One of the basic design issues with D&D is that demihumans get to do stuff, most notably see in the dark, that humans can’t. Given this, why would you ever play a human? This is a problem as a party that is mostly non-humans feels very high fantasy or even D&D eating its own tail, and not the grounded low fantasy of Appendix N sword and sorcery. It is one of many cases where too much magic makes the world feel less magical. A human trades the memory of her first love to an elf for a ray of moonlight is magical. A tiefling, a dragonborn, and a gnome walk into a dungeon is the aftermath of a sale at Spirit of Halloween.
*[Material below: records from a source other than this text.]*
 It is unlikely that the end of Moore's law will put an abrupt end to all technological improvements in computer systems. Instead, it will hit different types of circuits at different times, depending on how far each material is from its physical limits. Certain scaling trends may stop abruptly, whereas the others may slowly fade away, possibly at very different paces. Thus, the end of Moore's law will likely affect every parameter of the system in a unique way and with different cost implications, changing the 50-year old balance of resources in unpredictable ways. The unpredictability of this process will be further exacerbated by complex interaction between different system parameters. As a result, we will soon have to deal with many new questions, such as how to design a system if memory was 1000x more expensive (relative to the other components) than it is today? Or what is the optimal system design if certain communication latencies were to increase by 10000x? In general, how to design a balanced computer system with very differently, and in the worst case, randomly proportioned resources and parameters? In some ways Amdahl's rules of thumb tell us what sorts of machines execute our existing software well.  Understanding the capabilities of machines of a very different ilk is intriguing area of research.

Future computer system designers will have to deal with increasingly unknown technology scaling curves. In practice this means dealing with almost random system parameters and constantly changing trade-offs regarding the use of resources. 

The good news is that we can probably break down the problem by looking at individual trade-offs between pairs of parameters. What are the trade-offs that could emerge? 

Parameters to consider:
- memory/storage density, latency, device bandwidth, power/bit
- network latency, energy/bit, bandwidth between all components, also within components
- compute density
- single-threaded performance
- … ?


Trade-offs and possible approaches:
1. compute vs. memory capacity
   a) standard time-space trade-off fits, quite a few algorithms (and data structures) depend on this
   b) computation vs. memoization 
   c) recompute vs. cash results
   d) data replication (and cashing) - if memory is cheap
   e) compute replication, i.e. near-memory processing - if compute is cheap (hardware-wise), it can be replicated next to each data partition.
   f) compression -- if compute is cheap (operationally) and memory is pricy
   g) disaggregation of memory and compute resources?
So, how can games keep this in check and ensure they have human PCs. Or more to the point, what rules can you have around race (or as they now call it, kinship, ancestry, or species) with this aim?
Just say no to demihumans
The most direct approach is to just say all PCs are human, period. There may be non-humans in the world, but they are NPCs. This is the approach you see in some Sword and Sorcery games. Hyperborea does this, as does the 3e/PF/5e setting World of Xoth. However even in this genre there are exceptions as Crypts & Things has two race-as-class non-humans (beast hybrid and serpent people).
Likewise in some other games strongly grounded in non-Tolkien, pre-D&D genres, you also see human-only PCs, as with Beyond the Wall, which emulates genres in which Fairy is just on the other side of reality from the village.
Just say no to darkvision
If the strongest buff of demihumans is infravision/darkvision, then a simple solution is to eliminate infravision/darkvision from the game, at least for the PCs. This is the approach of Shadowdark and Five Torches Deep.
Level limits and class restrictions
Gygax tried to reconcile his own preference for “humanocentric” sword and sorcery genre conventions with the high fantasy Lord of the Rings craze by allowing demihumans, but giving them class restrictions and level limits. Want to play a paladin or a druid? Better be a human. Want to get above level 8-11 in just about any character class? Better be a human.
On the class restrictions, excellent, no notes, great mechanic.
The level limits though are really bad design. Good design should have nerfs that are moderate at all times, not nothing and then severe. Level limits are a nerf that’s nothing, nothing, nothing, fuck you. This makes it so you should play a demihuman for one shots or short campaigns but a human for long campaigns.
People (appropriately) make fun of 3e and Pathfinder for essentially requiring players to plan a feat tree from day one for benefits that will only pay off after several months of play but this is essentially the same thing. A skilled AD&D player will either not play a demihuman or be sure to play a multiclass demihuman.
Nerf the demihumans
Another approach is to give the demihumans a notable nerf. Probably the best version of this is that Dungeon Crawl Classics makes elves allergic to iron. This is a strong mechanical nerf and plays well into the fiction of fairies/elves hating iron.
Another version of this would be to have a role-playing nerf where demihumans can see in the dark but everyone hates them and so they aren’t welcome in taverns or whatever. This would of course clog the emergency rooms with WotC sensitivity readers and RPG.net mods having strokes. Moreover, gaming culture has shown an inability to sustain role-playing nerfs. Hence the paladin was the original mechanics buff / role-play nerf class, but in 5e now has subclasses for Oath of the Don’t Wait for Me to Go to the Bathroom, I Will Torture the Orc Personally.
Buff the humans
The 5e approach is to buff the humans with the variant human class, which gives an extra feat. If you read 5e forums like r/dndnext, you will see people complaining that the variant human is too good not to take even though they’d rather be a half-tortle / half-roper.
XP penalty for demihumans
In games with variable XP, which is most OSR games, one simple solution is to use XP as a balancing mechanic, which is already how these games balance weaker vs stronger character classes. This is implicit in B/X and BECMI race-as-class. In B/X, a dwarf is a fighter with infravision (buff), a few mining-related senses (buff), and the inability to use longbows and two-handed swords (nerf). Their XP table is similar to fighters + 200 XP*level. If we assume that the mining buff and the longbow nerf cancel out then effectively the dwarf is paying an extra 10% XP for infravision.
This is in fact the strategy taken by Basic Fantasy RPG. In BFRPG, humans earn 10% more XP. Whether 10% is the right amount is debatable but in principle an XP buff is a great balancing buff as it’s moderate and applies consistently across levels. This is also one of the human buffs Gavin Norman has floated for Dolmenwood. The main downside is it won’t work at all with modern D&D milestone leveling and/or unified XP charts.